:: PROBLEM REQUIREMENTS ::
Copy every line of the material below verbatim, preserving each field name, value, and the original line order.

:: Dataset items ::
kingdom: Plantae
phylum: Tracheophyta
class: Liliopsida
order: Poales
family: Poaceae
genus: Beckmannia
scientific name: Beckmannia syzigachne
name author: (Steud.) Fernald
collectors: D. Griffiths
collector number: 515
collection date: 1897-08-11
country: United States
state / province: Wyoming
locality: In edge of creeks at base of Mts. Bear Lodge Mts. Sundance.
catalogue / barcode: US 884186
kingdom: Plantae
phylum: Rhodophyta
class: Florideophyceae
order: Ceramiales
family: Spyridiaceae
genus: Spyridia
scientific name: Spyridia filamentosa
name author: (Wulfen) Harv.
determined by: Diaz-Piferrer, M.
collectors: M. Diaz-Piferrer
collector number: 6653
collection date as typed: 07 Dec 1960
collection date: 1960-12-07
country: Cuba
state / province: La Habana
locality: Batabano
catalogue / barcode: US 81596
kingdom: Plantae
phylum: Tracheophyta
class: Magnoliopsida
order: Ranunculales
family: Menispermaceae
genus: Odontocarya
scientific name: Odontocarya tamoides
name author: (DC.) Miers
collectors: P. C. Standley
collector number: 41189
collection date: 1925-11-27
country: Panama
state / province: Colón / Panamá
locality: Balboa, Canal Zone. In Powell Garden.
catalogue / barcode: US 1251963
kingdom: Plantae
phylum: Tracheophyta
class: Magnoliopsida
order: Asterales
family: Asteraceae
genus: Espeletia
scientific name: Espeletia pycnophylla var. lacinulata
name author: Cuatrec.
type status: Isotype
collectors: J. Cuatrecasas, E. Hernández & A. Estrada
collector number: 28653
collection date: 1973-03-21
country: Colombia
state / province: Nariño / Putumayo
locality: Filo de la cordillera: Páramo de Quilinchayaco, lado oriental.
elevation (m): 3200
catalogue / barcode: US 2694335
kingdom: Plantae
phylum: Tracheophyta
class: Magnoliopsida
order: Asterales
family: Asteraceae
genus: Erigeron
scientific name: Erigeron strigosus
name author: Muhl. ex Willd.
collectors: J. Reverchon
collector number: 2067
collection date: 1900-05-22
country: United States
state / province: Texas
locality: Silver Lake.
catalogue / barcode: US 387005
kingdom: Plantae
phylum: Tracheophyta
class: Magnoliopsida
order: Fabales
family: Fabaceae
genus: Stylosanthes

:: RESPONSE TO THE EXERCISE ::
kingdom: Plantae
phylum: Tracheophyta
class: Liliopsida
order: Poales
family: Poaceae
genus: Beckmannia
scientific name: Beckmannia syzigachne
name author: (Steud.) Fernald
collectors: D. Griffiths
collector number: 515
collection date: 1897-08-11
country: United States
state / province: Wyoming
locality: In edge of creeks at base of Mts. Bear Lodge Mts. Sundance.
catalogue / barcode: US 884186
kingdom: Plantae
phylum: Rhodophyta
class: Florideophyceae
order: Ceramiales
family: Spyridiaceae
genus: Spyridia
scientific name: Spyridia filamentosa
name author: (Wulfen) Harv.
determined by: Diaz-Piferrer, M.
collectors: M. Diaz-Piferrer
collector number: 6653
collection date as typed: 07 Dec 1960
collection date: 1960-12-07
country: Cuba
state / province: La Habana
locality: Batabano
catalogue / barcode: US 81596
kingdom: Plantae
phylum: Tracheophyta
class: Magnoliopsida
order: Ranunculales
family: Menispermaceae
genus: Odontocarya
scientific name: Odontocarya tamoides
name author: (DC.) Miers
collectors: P. C. Standley
collector number: 41189
collection date: 1925-11-27
country: Panama
state / province: Colón / Panamá
locality: Balboa, Canal Zone. In Powell Garden.
catalogue / barcode: US 1251963
kingdom: Plantae
phylum: Tracheophyta
class: Magnoliopsida
order: Asterales
family: Asteraceae
genus: Espeletia
scientific name: Espeletia pycnophylla var. lacinulata
name author: Cuatrec.
type status: Isotype
collectors: J. Cuatrecasas, E. Hernández & A. Estrada
collector number: 28653
collection date: 1973-03-21
country: Colombia
state / province: Nariño / Putumayo
locality: Filo de la cordillera: Páramo de Quilinchayaco, lado oriental.
elevation (m): 3200
catalogue / barcode: US 2694335
kingdom: Plantae
phylum: Tracheophyta
class: Magnoliopsida
order: Asterales
family: Asteraceae
genus: Erigeron
scientific name: Erigeron strigosus
name author: Muhl. ex Willd.
collectors: J. Reverchon
collector number: 2067
collection date: 1900-05-22
country: United States
state / province: Texas
locality: Silver Lake.
catalogue / barcode: US 387005
kingdom: Plantae
phylum: Tracheophyta
class: Magnoliopsida
order: Fabales
family: Fabaceae
genus: Stylosanthes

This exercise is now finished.